▸ **Passage**:
···
When running this code simply change the search_results line:

full_search(query, pages=20)

If you'd like to search for 100 pages of boring stuff, simply change it to:

full_search(query, pages=100)

And add boring stuff to your QUERIES array: ["cool stuff", "boring stuff"]

Other things you can tweak are:

  • location
  • MAX_THREADS
  • MAX_RETRIES
  • num

If you'd like to run this code, simply copy and paste it into a Python script yourscript.py. Obviously you can name it whatever you want. Once you have your script and dependencies installed, run the following command:

python yourscript.py

This will output a CSV file containing your search results.


How To Architect Our Google Scraper

There are many different tools we can use to scrape Google Search. In this article, we'll focus on Requests and BeautifulSoup. Our scraper needs to be able to do the following:

  1. Perform a get request for a Google Search
  2. Interpret the results
  3. Save the number of each result, its url, and site description

For starters, we need to build a simple parser to pull the nested information from all of Google's nested divs. Once we have parser, we'll add pagination. Next, we'll add data processing and concurrency. Afterward, we'll add a proxy. Once we're ready for the production run, we'll clean everything up a bit more and improve our data processing as well.

Remember, our scraper needs:

  • Parsing
  • Pagination
  • Data Processing
  • Concurrency
  • Proxy

Before plunging head first into code, we're going to talk about how our scraper works on a high level. In this section, we're going over the required steps in greater detail. If you've got some experience in web scraping already, feel free to skip this section.


Step 1: How To Request Google Search Pages

Let's start by taking a look at Google Search results manually. The screenshot below is the result of searching the term "cool stuff".

Google Search Results Page for Cool Stuff

As you can see in the address bar, we send the following GET request:

https://www.google.com/search?q=cool+stuff

The actual domain we're pinging is https://www.google.com/search. At the end, you should notice ?q=cool+stuff.

In the address bar, a question mark, ? denotes a query (in this case we're querying q) and the variable for our query is denoted by an equal operator, =.

So, ?q=cool+stuff means that our search query is for cool stuff. If we wanted to search for boring stuff, we could instead use ?q=boring+stuff.
···
▸ **Supplied material**:
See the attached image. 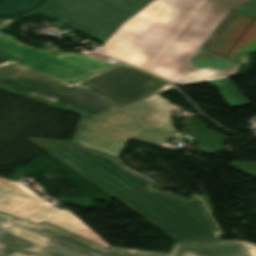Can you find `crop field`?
I'll list each match as a JSON object with an SVG mask.
<instances>
[{
	"mask_svg": "<svg viewBox=\"0 0 256 256\" xmlns=\"http://www.w3.org/2000/svg\"><path fill=\"white\" fill-rule=\"evenodd\" d=\"M200 196L203 198L204 202L206 203L207 207L209 208V210L211 211V213H212V215H213L214 210H213V208H212V206H211V203H210V201H209L208 195H207V194H204V195H200Z\"/></svg>",
	"mask_w": 256,
	"mask_h": 256,
	"instance_id": "d9b57169",
	"label": "crop field"
},
{
	"mask_svg": "<svg viewBox=\"0 0 256 256\" xmlns=\"http://www.w3.org/2000/svg\"><path fill=\"white\" fill-rule=\"evenodd\" d=\"M0 55L70 83L111 66L92 57L77 54H62L56 57L1 32Z\"/></svg>",
	"mask_w": 256,
	"mask_h": 256,
	"instance_id": "e52e79f7",
	"label": "crop field"
},
{
	"mask_svg": "<svg viewBox=\"0 0 256 256\" xmlns=\"http://www.w3.org/2000/svg\"><path fill=\"white\" fill-rule=\"evenodd\" d=\"M74 85L92 91L119 107L172 87L168 82L123 63Z\"/></svg>",
	"mask_w": 256,
	"mask_h": 256,
	"instance_id": "d8731c3e",
	"label": "crop field"
},
{
	"mask_svg": "<svg viewBox=\"0 0 256 256\" xmlns=\"http://www.w3.org/2000/svg\"><path fill=\"white\" fill-rule=\"evenodd\" d=\"M229 165L252 177H256V162H233Z\"/></svg>",
	"mask_w": 256,
	"mask_h": 256,
	"instance_id": "cbeb9de0",
	"label": "crop field"
},
{
	"mask_svg": "<svg viewBox=\"0 0 256 256\" xmlns=\"http://www.w3.org/2000/svg\"><path fill=\"white\" fill-rule=\"evenodd\" d=\"M42 0H4L0 2V15H13L39 4Z\"/></svg>",
	"mask_w": 256,
	"mask_h": 256,
	"instance_id": "22f410ed",
	"label": "crop field"
},
{
	"mask_svg": "<svg viewBox=\"0 0 256 256\" xmlns=\"http://www.w3.org/2000/svg\"><path fill=\"white\" fill-rule=\"evenodd\" d=\"M234 10L235 11H231L228 18L226 17L227 19L218 28V30L214 33V35L209 39V41L204 45L203 49L208 50L215 54L226 56L227 52L232 48L235 41L241 36V34L246 29V27L252 21V18L256 17V0H251ZM238 12L243 13L252 18L242 15ZM235 14L237 15L235 18H233ZM236 30L238 31L233 36V38L229 41V39L232 37V35L235 33ZM228 32L230 33L227 35V37L224 39V41L221 43L218 49L215 50ZM228 41L229 43L226 45ZM225 45L226 47L223 49ZM222 49L223 51L221 52ZM255 51H256V20H254V22L251 24V26L248 28V30L245 32V34L242 36V38L239 40L236 46L229 53L227 58L233 61L242 63V61L246 56L245 54L255 52Z\"/></svg>",
	"mask_w": 256,
	"mask_h": 256,
	"instance_id": "5a996713",
	"label": "crop field"
},
{
	"mask_svg": "<svg viewBox=\"0 0 256 256\" xmlns=\"http://www.w3.org/2000/svg\"><path fill=\"white\" fill-rule=\"evenodd\" d=\"M16 20L14 19H0V29L15 22Z\"/></svg>",
	"mask_w": 256,
	"mask_h": 256,
	"instance_id": "733c2abd",
	"label": "crop field"
},
{
	"mask_svg": "<svg viewBox=\"0 0 256 256\" xmlns=\"http://www.w3.org/2000/svg\"><path fill=\"white\" fill-rule=\"evenodd\" d=\"M105 248L46 222L25 220L0 233L4 256H256L255 245L237 240L180 241L170 254Z\"/></svg>",
	"mask_w": 256,
	"mask_h": 256,
	"instance_id": "34b2d1b8",
	"label": "crop field"
},
{
	"mask_svg": "<svg viewBox=\"0 0 256 256\" xmlns=\"http://www.w3.org/2000/svg\"><path fill=\"white\" fill-rule=\"evenodd\" d=\"M50 204L20 183L0 177V213L27 218Z\"/></svg>",
	"mask_w": 256,
	"mask_h": 256,
	"instance_id": "3316defc",
	"label": "crop field"
},
{
	"mask_svg": "<svg viewBox=\"0 0 256 256\" xmlns=\"http://www.w3.org/2000/svg\"><path fill=\"white\" fill-rule=\"evenodd\" d=\"M248 0H156L124 24L106 55L172 82L235 75L239 63L200 49L230 9Z\"/></svg>",
	"mask_w": 256,
	"mask_h": 256,
	"instance_id": "8a807250",
	"label": "crop field"
},
{
	"mask_svg": "<svg viewBox=\"0 0 256 256\" xmlns=\"http://www.w3.org/2000/svg\"><path fill=\"white\" fill-rule=\"evenodd\" d=\"M175 240L222 239L198 197L184 200L153 188L117 158L69 141L28 138Z\"/></svg>",
	"mask_w": 256,
	"mask_h": 256,
	"instance_id": "ac0d7876",
	"label": "crop field"
},
{
	"mask_svg": "<svg viewBox=\"0 0 256 256\" xmlns=\"http://www.w3.org/2000/svg\"><path fill=\"white\" fill-rule=\"evenodd\" d=\"M213 86L221 91L222 97L225 99L230 108L249 105V101L232 85L228 80H220L211 82Z\"/></svg>",
	"mask_w": 256,
	"mask_h": 256,
	"instance_id": "d1516ede",
	"label": "crop field"
},
{
	"mask_svg": "<svg viewBox=\"0 0 256 256\" xmlns=\"http://www.w3.org/2000/svg\"><path fill=\"white\" fill-rule=\"evenodd\" d=\"M27 220L37 224L46 221L59 228L76 234L103 247H109L99 236L89 229L83 222L68 210H60L54 206L28 218Z\"/></svg>",
	"mask_w": 256,
	"mask_h": 256,
	"instance_id": "28ad6ade",
	"label": "crop field"
},
{
	"mask_svg": "<svg viewBox=\"0 0 256 256\" xmlns=\"http://www.w3.org/2000/svg\"><path fill=\"white\" fill-rule=\"evenodd\" d=\"M172 105L153 95L89 119L80 117L72 142L119 157L129 139L159 145L177 132Z\"/></svg>",
	"mask_w": 256,
	"mask_h": 256,
	"instance_id": "412701ff",
	"label": "crop field"
},
{
	"mask_svg": "<svg viewBox=\"0 0 256 256\" xmlns=\"http://www.w3.org/2000/svg\"><path fill=\"white\" fill-rule=\"evenodd\" d=\"M0 87L88 117L115 108L87 90L14 62L0 65Z\"/></svg>",
	"mask_w": 256,
	"mask_h": 256,
	"instance_id": "dd49c442",
	"label": "crop field"
},
{
	"mask_svg": "<svg viewBox=\"0 0 256 256\" xmlns=\"http://www.w3.org/2000/svg\"><path fill=\"white\" fill-rule=\"evenodd\" d=\"M110 104V103H109ZM112 105V104H111ZM114 106V105H113Z\"/></svg>",
	"mask_w": 256,
	"mask_h": 256,
	"instance_id": "bc2a9ffb",
	"label": "crop field"
},
{
	"mask_svg": "<svg viewBox=\"0 0 256 256\" xmlns=\"http://www.w3.org/2000/svg\"><path fill=\"white\" fill-rule=\"evenodd\" d=\"M12 219L14 218L0 214V231L12 225L11 223H9Z\"/></svg>",
	"mask_w": 256,
	"mask_h": 256,
	"instance_id": "5142ce71",
	"label": "crop field"
},
{
	"mask_svg": "<svg viewBox=\"0 0 256 256\" xmlns=\"http://www.w3.org/2000/svg\"><path fill=\"white\" fill-rule=\"evenodd\" d=\"M10 59L5 58L3 56H0V63L4 62V61H9Z\"/></svg>",
	"mask_w": 256,
	"mask_h": 256,
	"instance_id": "4a817a6b",
	"label": "crop field"
},
{
	"mask_svg": "<svg viewBox=\"0 0 256 256\" xmlns=\"http://www.w3.org/2000/svg\"><path fill=\"white\" fill-rule=\"evenodd\" d=\"M154 0H49L35 13L66 23L106 43L118 28Z\"/></svg>",
	"mask_w": 256,
	"mask_h": 256,
	"instance_id": "f4fd0767",
	"label": "crop field"
}]
</instances>
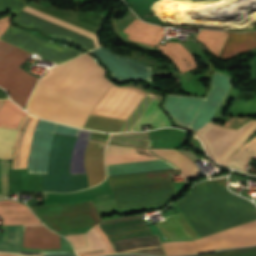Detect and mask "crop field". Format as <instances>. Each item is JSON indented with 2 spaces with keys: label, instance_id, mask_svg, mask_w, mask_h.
<instances>
[{
  "label": "crop field",
  "instance_id": "1",
  "mask_svg": "<svg viewBox=\"0 0 256 256\" xmlns=\"http://www.w3.org/2000/svg\"><path fill=\"white\" fill-rule=\"evenodd\" d=\"M48 80L101 98L110 86L105 74L85 54L54 67L43 76ZM41 78L29 102L28 111L49 120L84 126L99 99Z\"/></svg>",
  "mask_w": 256,
  "mask_h": 256
},
{
  "label": "crop field",
  "instance_id": "2",
  "mask_svg": "<svg viewBox=\"0 0 256 256\" xmlns=\"http://www.w3.org/2000/svg\"><path fill=\"white\" fill-rule=\"evenodd\" d=\"M226 180L204 181L176 201L201 237L256 219V208L226 188Z\"/></svg>",
  "mask_w": 256,
  "mask_h": 256
},
{
  "label": "crop field",
  "instance_id": "3",
  "mask_svg": "<svg viewBox=\"0 0 256 256\" xmlns=\"http://www.w3.org/2000/svg\"><path fill=\"white\" fill-rule=\"evenodd\" d=\"M2 38L56 64L78 56L11 25ZM32 55L0 38V86L23 108L39 79L19 68Z\"/></svg>",
  "mask_w": 256,
  "mask_h": 256
},
{
  "label": "crop field",
  "instance_id": "4",
  "mask_svg": "<svg viewBox=\"0 0 256 256\" xmlns=\"http://www.w3.org/2000/svg\"><path fill=\"white\" fill-rule=\"evenodd\" d=\"M76 137L54 134L49 158V172L41 175L42 191L71 192L87 188L86 174L69 175V159ZM91 142L85 152V168L89 187L99 184L105 177L104 147Z\"/></svg>",
  "mask_w": 256,
  "mask_h": 256
},
{
  "label": "crop field",
  "instance_id": "5",
  "mask_svg": "<svg viewBox=\"0 0 256 256\" xmlns=\"http://www.w3.org/2000/svg\"><path fill=\"white\" fill-rule=\"evenodd\" d=\"M230 86L228 76L215 71L211 89L205 98L169 95L164 106L175 123L193 130L197 135L208 125Z\"/></svg>",
  "mask_w": 256,
  "mask_h": 256
},
{
  "label": "crop field",
  "instance_id": "6",
  "mask_svg": "<svg viewBox=\"0 0 256 256\" xmlns=\"http://www.w3.org/2000/svg\"><path fill=\"white\" fill-rule=\"evenodd\" d=\"M106 163L107 176L174 169L171 163L160 157L110 161ZM165 170L107 177L113 192L173 186L169 172Z\"/></svg>",
  "mask_w": 256,
  "mask_h": 256
},
{
  "label": "crop field",
  "instance_id": "7",
  "mask_svg": "<svg viewBox=\"0 0 256 256\" xmlns=\"http://www.w3.org/2000/svg\"><path fill=\"white\" fill-rule=\"evenodd\" d=\"M53 133L77 136L70 159V174L86 173L84 152L91 132L40 119L33 134L28 160V173H47Z\"/></svg>",
  "mask_w": 256,
  "mask_h": 256
},
{
  "label": "crop field",
  "instance_id": "8",
  "mask_svg": "<svg viewBox=\"0 0 256 256\" xmlns=\"http://www.w3.org/2000/svg\"><path fill=\"white\" fill-rule=\"evenodd\" d=\"M30 209L54 231L90 227L103 220L92 201L36 206Z\"/></svg>",
  "mask_w": 256,
  "mask_h": 256
},
{
  "label": "crop field",
  "instance_id": "9",
  "mask_svg": "<svg viewBox=\"0 0 256 256\" xmlns=\"http://www.w3.org/2000/svg\"><path fill=\"white\" fill-rule=\"evenodd\" d=\"M256 132V121H249L239 130L210 126L198 137L207 153L221 164Z\"/></svg>",
  "mask_w": 256,
  "mask_h": 256
},
{
  "label": "crop field",
  "instance_id": "10",
  "mask_svg": "<svg viewBox=\"0 0 256 256\" xmlns=\"http://www.w3.org/2000/svg\"><path fill=\"white\" fill-rule=\"evenodd\" d=\"M22 11L27 12L31 15H34L36 17H39V18L44 19L46 21H49L53 24H56L58 26L66 28L70 31H73L75 33H78L80 35H83L85 37H88L92 40L97 41V35L96 34L91 33L89 31H86V30H84L82 28H79L77 26H74L72 24H69L67 22H64V21H62L60 19H57L55 17H52L50 15H47L45 13H42L38 10H35V9L30 8L28 6H25ZM22 11L15 17V21L18 22V23H21L25 26H39L46 33L69 38L72 41L78 43L79 45H81V46H83V47H85L89 50L94 49V48L99 46V44L97 43L98 41L97 42L92 41L88 38H85L83 36H80L78 34L70 32L66 29H63V28L58 27L56 25H53L49 22H46L44 20H41V19L36 18L34 16H31L27 13L22 12Z\"/></svg>",
  "mask_w": 256,
  "mask_h": 256
},
{
  "label": "crop field",
  "instance_id": "11",
  "mask_svg": "<svg viewBox=\"0 0 256 256\" xmlns=\"http://www.w3.org/2000/svg\"><path fill=\"white\" fill-rule=\"evenodd\" d=\"M145 94L139 89L112 83L91 115L126 120Z\"/></svg>",
  "mask_w": 256,
  "mask_h": 256
},
{
  "label": "crop field",
  "instance_id": "12",
  "mask_svg": "<svg viewBox=\"0 0 256 256\" xmlns=\"http://www.w3.org/2000/svg\"><path fill=\"white\" fill-rule=\"evenodd\" d=\"M196 253L256 244V220L192 240Z\"/></svg>",
  "mask_w": 256,
  "mask_h": 256
},
{
  "label": "crop field",
  "instance_id": "13",
  "mask_svg": "<svg viewBox=\"0 0 256 256\" xmlns=\"http://www.w3.org/2000/svg\"><path fill=\"white\" fill-rule=\"evenodd\" d=\"M91 52L97 56L101 62L106 64V66L112 71L111 75L118 82H121L124 79H152L153 69L145 63L132 60L128 57H121L103 47Z\"/></svg>",
  "mask_w": 256,
  "mask_h": 256
},
{
  "label": "crop field",
  "instance_id": "14",
  "mask_svg": "<svg viewBox=\"0 0 256 256\" xmlns=\"http://www.w3.org/2000/svg\"><path fill=\"white\" fill-rule=\"evenodd\" d=\"M159 100L150 98L147 94L134 109L125 123L122 125L119 132L125 131H141V124H147L151 115L155 111ZM167 118L162 111L157 107L153 116L149 120L148 124L153 126H164L167 122Z\"/></svg>",
  "mask_w": 256,
  "mask_h": 256
},
{
  "label": "crop field",
  "instance_id": "15",
  "mask_svg": "<svg viewBox=\"0 0 256 256\" xmlns=\"http://www.w3.org/2000/svg\"><path fill=\"white\" fill-rule=\"evenodd\" d=\"M119 208L157 205L173 195V187L113 193Z\"/></svg>",
  "mask_w": 256,
  "mask_h": 256
},
{
  "label": "crop field",
  "instance_id": "16",
  "mask_svg": "<svg viewBox=\"0 0 256 256\" xmlns=\"http://www.w3.org/2000/svg\"><path fill=\"white\" fill-rule=\"evenodd\" d=\"M111 244L115 253L166 255L158 234L112 241Z\"/></svg>",
  "mask_w": 256,
  "mask_h": 256
},
{
  "label": "crop field",
  "instance_id": "17",
  "mask_svg": "<svg viewBox=\"0 0 256 256\" xmlns=\"http://www.w3.org/2000/svg\"><path fill=\"white\" fill-rule=\"evenodd\" d=\"M28 6L38 9L42 12L60 18L64 21L82 27L94 33H98L102 24V16L97 13L93 15L91 12H74L65 10H53L38 6L34 3H29Z\"/></svg>",
  "mask_w": 256,
  "mask_h": 256
},
{
  "label": "crop field",
  "instance_id": "18",
  "mask_svg": "<svg viewBox=\"0 0 256 256\" xmlns=\"http://www.w3.org/2000/svg\"><path fill=\"white\" fill-rule=\"evenodd\" d=\"M37 120L38 118L30 114L24 118L16 138L12 169L27 168L32 134Z\"/></svg>",
  "mask_w": 256,
  "mask_h": 256
},
{
  "label": "crop field",
  "instance_id": "19",
  "mask_svg": "<svg viewBox=\"0 0 256 256\" xmlns=\"http://www.w3.org/2000/svg\"><path fill=\"white\" fill-rule=\"evenodd\" d=\"M0 216L3 225H28L41 223L29 210L27 205L11 199L0 200Z\"/></svg>",
  "mask_w": 256,
  "mask_h": 256
},
{
  "label": "crop field",
  "instance_id": "20",
  "mask_svg": "<svg viewBox=\"0 0 256 256\" xmlns=\"http://www.w3.org/2000/svg\"><path fill=\"white\" fill-rule=\"evenodd\" d=\"M24 248L53 249L60 247V236L52 233L44 225L24 226Z\"/></svg>",
  "mask_w": 256,
  "mask_h": 256
},
{
  "label": "crop field",
  "instance_id": "21",
  "mask_svg": "<svg viewBox=\"0 0 256 256\" xmlns=\"http://www.w3.org/2000/svg\"><path fill=\"white\" fill-rule=\"evenodd\" d=\"M99 225L105 230L110 240L131 235L150 233L141 216L118 221L105 222Z\"/></svg>",
  "mask_w": 256,
  "mask_h": 256
},
{
  "label": "crop field",
  "instance_id": "22",
  "mask_svg": "<svg viewBox=\"0 0 256 256\" xmlns=\"http://www.w3.org/2000/svg\"><path fill=\"white\" fill-rule=\"evenodd\" d=\"M154 153L174 163L185 177L200 176L202 173L194 163L199 160L190 151L172 149H150Z\"/></svg>",
  "mask_w": 256,
  "mask_h": 256
},
{
  "label": "crop field",
  "instance_id": "23",
  "mask_svg": "<svg viewBox=\"0 0 256 256\" xmlns=\"http://www.w3.org/2000/svg\"><path fill=\"white\" fill-rule=\"evenodd\" d=\"M166 220L158 223L165 239L196 238L198 234L188 223L182 213L165 217Z\"/></svg>",
  "mask_w": 256,
  "mask_h": 256
},
{
  "label": "crop field",
  "instance_id": "24",
  "mask_svg": "<svg viewBox=\"0 0 256 256\" xmlns=\"http://www.w3.org/2000/svg\"><path fill=\"white\" fill-rule=\"evenodd\" d=\"M163 31L164 29L159 26L144 23L138 19L123 30V32L130 35L129 39L139 41L154 48H156L157 42L163 38Z\"/></svg>",
  "mask_w": 256,
  "mask_h": 256
},
{
  "label": "crop field",
  "instance_id": "25",
  "mask_svg": "<svg viewBox=\"0 0 256 256\" xmlns=\"http://www.w3.org/2000/svg\"><path fill=\"white\" fill-rule=\"evenodd\" d=\"M158 48L172 59L182 73L197 68L192 54L179 42H166L165 46L158 44Z\"/></svg>",
  "mask_w": 256,
  "mask_h": 256
},
{
  "label": "crop field",
  "instance_id": "26",
  "mask_svg": "<svg viewBox=\"0 0 256 256\" xmlns=\"http://www.w3.org/2000/svg\"><path fill=\"white\" fill-rule=\"evenodd\" d=\"M254 46H256V32H230L220 59L227 60L233 57L236 52H243Z\"/></svg>",
  "mask_w": 256,
  "mask_h": 256
},
{
  "label": "crop field",
  "instance_id": "27",
  "mask_svg": "<svg viewBox=\"0 0 256 256\" xmlns=\"http://www.w3.org/2000/svg\"><path fill=\"white\" fill-rule=\"evenodd\" d=\"M12 193L19 191H41L39 175L27 174V169L12 170Z\"/></svg>",
  "mask_w": 256,
  "mask_h": 256
},
{
  "label": "crop field",
  "instance_id": "28",
  "mask_svg": "<svg viewBox=\"0 0 256 256\" xmlns=\"http://www.w3.org/2000/svg\"><path fill=\"white\" fill-rule=\"evenodd\" d=\"M154 156L156 155L152 154L149 149L118 147L109 144L105 151V161Z\"/></svg>",
  "mask_w": 256,
  "mask_h": 256
},
{
  "label": "crop field",
  "instance_id": "29",
  "mask_svg": "<svg viewBox=\"0 0 256 256\" xmlns=\"http://www.w3.org/2000/svg\"><path fill=\"white\" fill-rule=\"evenodd\" d=\"M26 114L12 101L6 100L0 108V127L17 129Z\"/></svg>",
  "mask_w": 256,
  "mask_h": 256
},
{
  "label": "crop field",
  "instance_id": "30",
  "mask_svg": "<svg viewBox=\"0 0 256 256\" xmlns=\"http://www.w3.org/2000/svg\"><path fill=\"white\" fill-rule=\"evenodd\" d=\"M229 32L201 30L196 39L203 42L206 47L219 58Z\"/></svg>",
  "mask_w": 256,
  "mask_h": 256
},
{
  "label": "crop field",
  "instance_id": "31",
  "mask_svg": "<svg viewBox=\"0 0 256 256\" xmlns=\"http://www.w3.org/2000/svg\"><path fill=\"white\" fill-rule=\"evenodd\" d=\"M252 156L256 157V136L243 146L225 166L246 172L247 163Z\"/></svg>",
  "mask_w": 256,
  "mask_h": 256
},
{
  "label": "crop field",
  "instance_id": "32",
  "mask_svg": "<svg viewBox=\"0 0 256 256\" xmlns=\"http://www.w3.org/2000/svg\"><path fill=\"white\" fill-rule=\"evenodd\" d=\"M110 144L148 148V132L111 134Z\"/></svg>",
  "mask_w": 256,
  "mask_h": 256
},
{
  "label": "crop field",
  "instance_id": "33",
  "mask_svg": "<svg viewBox=\"0 0 256 256\" xmlns=\"http://www.w3.org/2000/svg\"><path fill=\"white\" fill-rule=\"evenodd\" d=\"M18 130L0 128V158L11 160L12 148Z\"/></svg>",
  "mask_w": 256,
  "mask_h": 256
},
{
  "label": "crop field",
  "instance_id": "34",
  "mask_svg": "<svg viewBox=\"0 0 256 256\" xmlns=\"http://www.w3.org/2000/svg\"><path fill=\"white\" fill-rule=\"evenodd\" d=\"M23 226H8L7 241L0 242V249L15 251L21 249Z\"/></svg>",
  "mask_w": 256,
  "mask_h": 256
},
{
  "label": "crop field",
  "instance_id": "35",
  "mask_svg": "<svg viewBox=\"0 0 256 256\" xmlns=\"http://www.w3.org/2000/svg\"><path fill=\"white\" fill-rule=\"evenodd\" d=\"M121 123L122 121L119 120L90 117L85 128L112 132L117 131Z\"/></svg>",
  "mask_w": 256,
  "mask_h": 256
},
{
  "label": "crop field",
  "instance_id": "36",
  "mask_svg": "<svg viewBox=\"0 0 256 256\" xmlns=\"http://www.w3.org/2000/svg\"><path fill=\"white\" fill-rule=\"evenodd\" d=\"M86 237L89 243L88 247L76 250L77 253L95 250V249H101V248H104L106 254L109 253L106 244L104 243L103 239L94 228L89 230Z\"/></svg>",
  "mask_w": 256,
  "mask_h": 256
},
{
  "label": "crop field",
  "instance_id": "37",
  "mask_svg": "<svg viewBox=\"0 0 256 256\" xmlns=\"http://www.w3.org/2000/svg\"><path fill=\"white\" fill-rule=\"evenodd\" d=\"M25 5H27V3L23 0H0V13L13 11L18 14Z\"/></svg>",
  "mask_w": 256,
  "mask_h": 256
},
{
  "label": "crop field",
  "instance_id": "38",
  "mask_svg": "<svg viewBox=\"0 0 256 256\" xmlns=\"http://www.w3.org/2000/svg\"><path fill=\"white\" fill-rule=\"evenodd\" d=\"M198 256H256V247L219 252L215 254L198 255Z\"/></svg>",
  "mask_w": 256,
  "mask_h": 256
},
{
  "label": "crop field",
  "instance_id": "39",
  "mask_svg": "<svg viewBox=\"0 0 256 256\" xmlns=\"http://www.w3.org/2000/svg\"><path fill=\"white\" fill-rule=\"evenodd\" d=\"M10 161L0 160V185L1 193L9 194L7 184V173L10 165Z\"/></svg>",
  "mask_w": 256,
  "mask_h": 256
},
{
  "label": "crop field",
  "instance_id": "40",
  "mask_svg": "<svg viewBox=\"0 0 256 256\" xmlns=\"http://www.w3.org/2000/svg\"><path fill=\"white\" fill-rule=\"evenodd\" d=\"M85 233L82 234H74V235H67L65 236L67 239H69L73 245L74 248H79V247H86V239L84 236Z\"/></svg>",
  "mask_w": 256,
  "mask_h": 256
},
{
  "label": "crop field",
  "instance_id": "41",
  "mask_svg": "<svg viewBox=\"0 0 256 256\" xmlns=\"http://www.w3.org/2000/svg\"><path fill=\"white\" fill-rule=\"evenodd\" d=\"M0 256H41V252H9L0 250Z\"/></svg>",
  "mask_w": 256,
  "mask_h": 256
},
{
  "label": "crop field",
  "instance_id": "42",
  "mask_svg": "<svg viewBox=\"0 0 256 256\" xmlns=\"http://www.w3.org/2000/svg\"><path fill=\"white\" fill-rule=\"evenodd\" d=\"M61 246L62 249H57V250H41L42 252H55V251H69L73 250L71 244L63 237H61Z\"/></svg>",
  "mask_w": 256,
  "mask_h": 256
},
{
  "label": "crop field",
  "instance_id": "43",
  "mask_svg": "<svg viewBox=\"0 0 256 256\" xmlns=\"http://www.w3.org/2000/svg\"><path fill=\"white\" fill-rule=\"evenodd\" d=\"M9 22H10V15L0 19L1 36L5 32V30L8 28Z\"/></svg>",
  "mask_w": 256,
  "mask_h": 256
},
{
  "label": "crop field",
  "instance_id": "44",
  "mask_svg": "<svg viewBox=\"0 0 256 256\" xmlns=\"http://www.w3.org/2000/svg\"><path fill=\"white\" fill-rule=\"evenodd\" d=\"M107 136L106 134L94 132L91 140L105 143Z\"/></svg>",
  "mask_w": 256,
  "mask_h": 256
},
{
  "label": "crop field",
  "instance_id": "45",
  "mask_svg": "<svg viewBox=\"0 0 256 256\" xmlns=\"http://www.w3.org/2000/svg\"><path fill=\"white\" fill-rule=\"evenodd\" d=\"M42 256H75L74 253L42 254Z\"/></svg>",
  "mask_w": 256,
  "mask_h": 256
},
{
  "label": "crop field",
  "instance_id": "46",
  "mask_svg": "<svg viewBox=\"0 0 256 256\" xmlns=\"http://www.w3.org/2000/svg\"><path fill=\"white\" fill-rule=\"evenodd\" d=\"M207 62L209 64V70H208V72H207V74L205 76V79H209L210 78V75H211V73H212V71L214 69V65L212 64V62L211 61H207Z\"/></svg>",
  "mask_w": 256,
  "mask_h": 256
},
{
  "label": "crop field",
  "instance_id": "47",
  "mask_svg": "<svg viewBox=\"0 0 256 256\" xmlns=\"http://www.w3.org/2000/svg\"><path fill=\"white\" fill-rule=\"evenodd\" d=\"M0 99H8L6 93L4 91H2L1 89H0Z\"/></svg>",
  "mask_w": 256,
  "mask_h": 256
},
{
  "label": "crop field",
  "instance_id": "48",
  "mask_svg": "<svg viewBox=\"0 0 256 256\" xmlns=\"http://www.w3.org/2000/svg\"><path fill=\"white\" fill-rule=\"evenodd\" d=\"M3 197H7V196H6V195H1V194H0V198H3Z\"/></svg>",
  "mask_w": 256,
  "mask_h": 256
},
{
  "label": "crop field",
  "instance_id": "49",
  "mask_svg": "<svg viewBox=\"0 0 256 256\" xmlns=\"http://www.w3.org/2000/svg\"><path fill=\"white\" fill-rule=\"evenodd\" d=\"M4 102V100H0V106H1V104Z\"/></svg>",
  "mask_w": 256,
  "mask_h": 256
},
{
  "label": "crop field",
  "instance_id": "50",
  "mask_svg": "<svg viewBox=\"0 0 256 256\" xmlns=\"http://www.w3.org/2000/svg\"><path fill=\"white\" fill-rule=\"evenodd\" d=\"M12 164V163H11ZM10 168H11V166H10ZM10 168H9V172H10ZM9 191H10V186H9ZM10 194H11V192H10Z\"/></svg>",
  "mask_w": 256,
  "mask_h": 256
}]
</instances>
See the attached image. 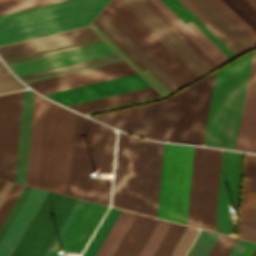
···
Reproduce a portion of the Google scraper text verbatim, beginning at the words "The actual domain" and stopping after the words "equal operator, =.". Leave the rows aside; they have nothing to do with this.

The actual domain we're pinging is https://www.google.com/search. At the end, you should notice ?q=cool+stuff.

In the address bar, a question mark, ? denotes a query (in this case we're querying q) and the variable for our query is denoted by an equal operator, =.